I'm curious if there is at least a weak correlation between overall description length and the price of listings. Perhaps hosts who have longer descriptions are more likely to be full-time hosts, maintain their property better, and provide better accomodations? In contrast, maybe those with little to no descriptions are more likely to be occassional hosts who provide lower quality accomodations? Overall, accomodation quality is subjective and thus, difficult to quantify. There is no numerical "quality" metric in these datasets, however the quality of an Airbnb listing should clearly have a strong correlation with its price. Two listings could be identical in location, # bedrooms, # bathrooms, amenities, etc. but their prices could be wildly different if one is more "quality" than the other.

In [3]:
'''
creates a new feature that is the total number of listed amenities
'''
def make_total_amenities_feature(listings: pd.core.frame.DataFrame) -> None:
    listings['total_amenities'] = listings.amenities.map(lambda amenities: len(amenities.split(', ')))

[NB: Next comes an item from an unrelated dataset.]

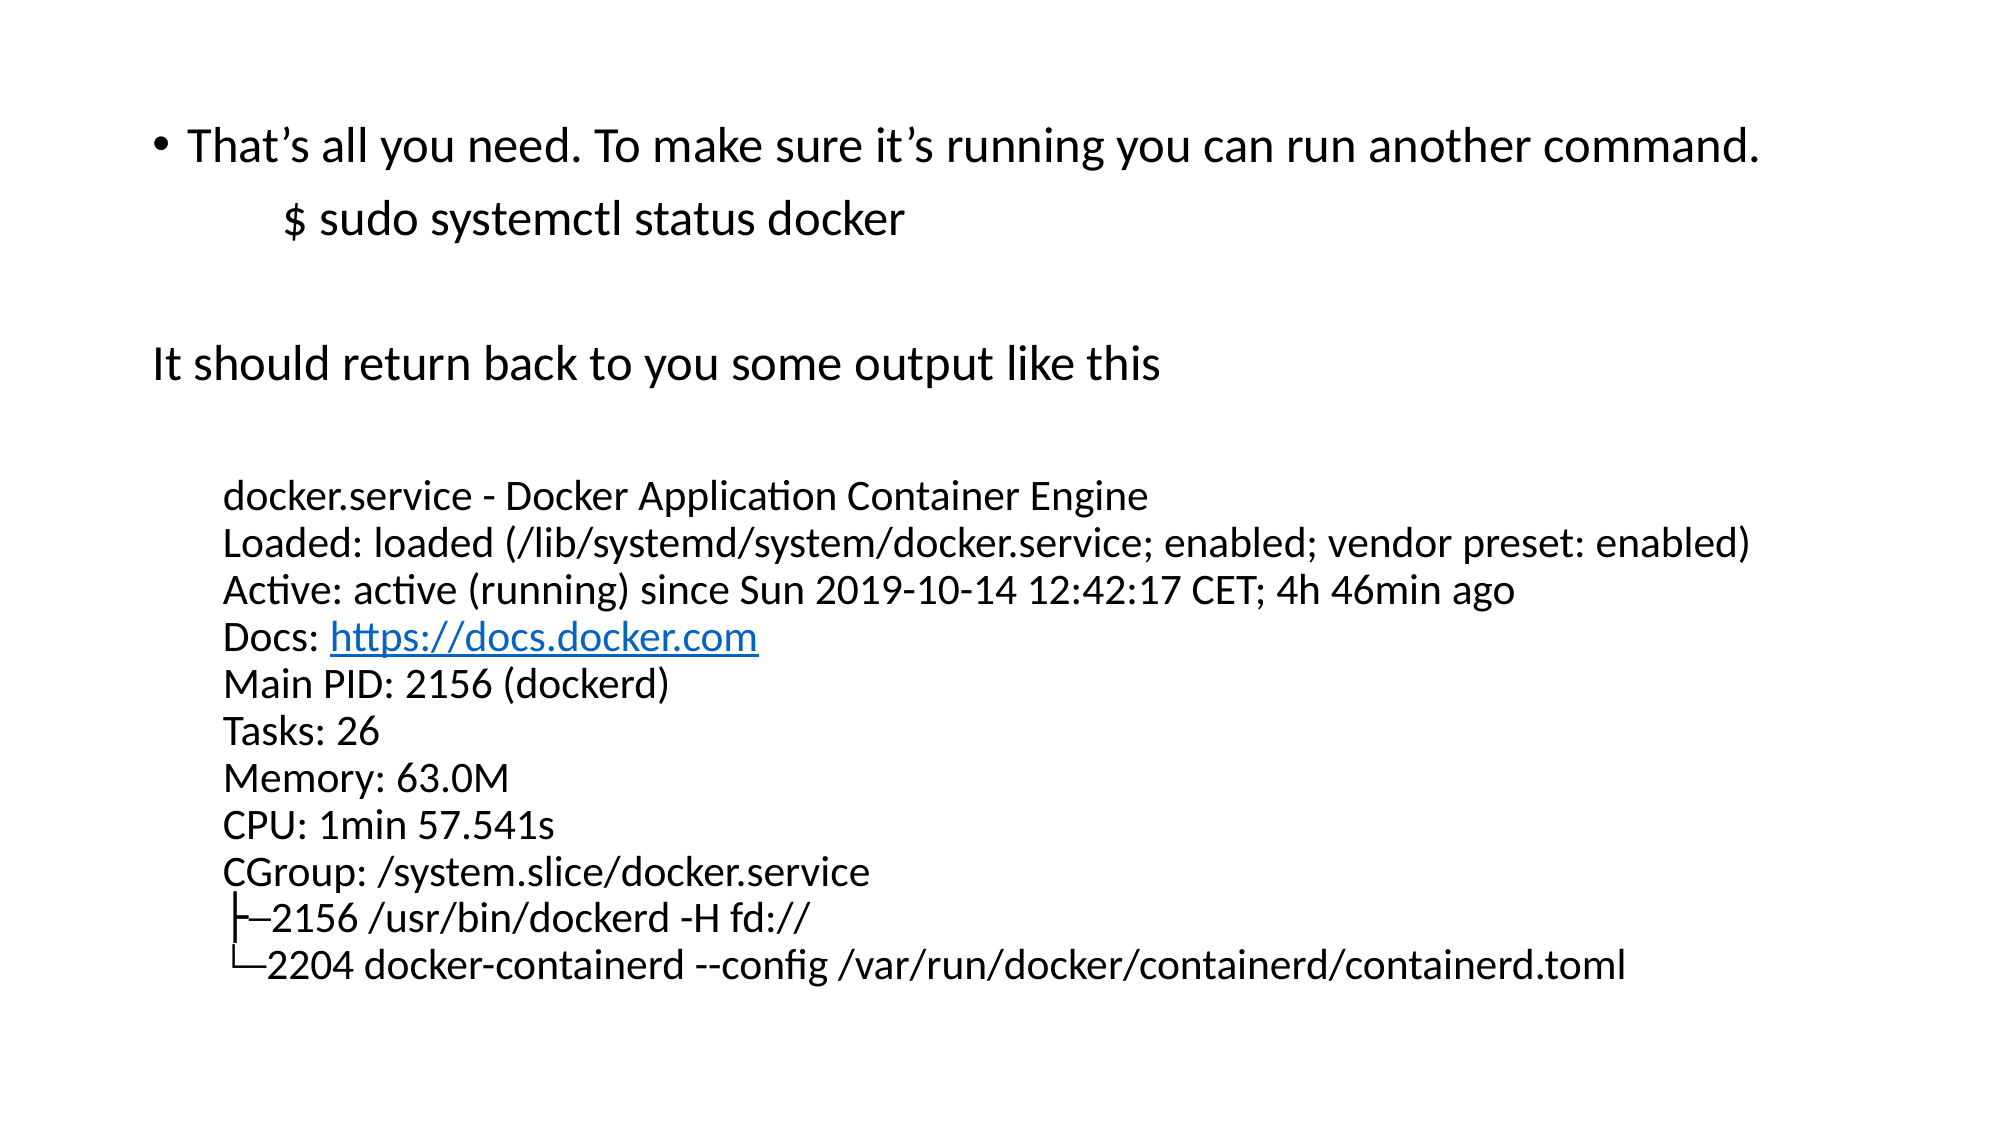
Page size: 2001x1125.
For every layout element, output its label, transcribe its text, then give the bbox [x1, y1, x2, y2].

list That’s all you need. To make sure it’s running you can run another command. $ sudo systemctl status docker It should return back to you some output like this docker.service - Docker Application Container Engine Loaded: loaded (/lib/systemd/system/docker.service; enabled; vendor preset: enabled) Active: active (running) since Sun 2019-10-14 12:42:17 CET; 4h 46min ago Docs: https://docs.docker.com Main PID: 2156 (dockerd) Tasks: 26 Memory: 63.0M CPU: 1min 57.541s CGroup: /system.slice/docker.service ├─2156 /usr/bin/dockerd -H fd:// └─2204 docker-containerd --config /var/run/docker/containerd/containerd.toml [137, 111, 1863, 1014]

### Why a "total_amenities" feature?
The "total amenities" feature is just a general proxy-feature. Clearly not all amenities should be weighted equally (e.g. pool > coffee maker). There are so many different types of amenities and it would be impossible to try to determine how valuable each one is. In addition, the entries in this column is a messy list of strings that is full of typos and similar amenities:<br>
>- 'j\\u00c4son conditioner'
>- 'ikea refrigerator'
>- 'modern skyn alchemy body soap'
>- 'miele refrigerator'
>- etc.

Maybe I'll have to go back and try to clean up this data. Certain amenities like wifi, kitchen, and pool are likely to strongly affect the price.

In [4]:
def make_specific_amenity_features(listings: pd.core.frame.DataFrame) -> None:
    # parses a string'd list of amenities
    def parse_amenity_list(amenity_list: str) -> list:
        return [amenity[1:-1] for amenity in amenity_list[1:-1].lower().split(", ")]

    # gets each listings set of amenities
    listing_amenities = listings.amenities.map(lambda amenity_list: parse_amenity_list(amenity_list))

    new_feature_names = ["has_pool", "has_wifi", "has_kitchen"]
    for feature_name in new_feature_names:
        feature = feature_name[4:]
        listings[feature_name] = listing_amenities.map(lambda amenity_list: feature in amenity_list)

### Why a "make_specific_amenity_features" function?
This function creates 1 new feature for each amenity in a certain list of amenities. Each entry is True if that listing has that amenity and is False if otherwise.

In [5]:
np.nan + 0

nan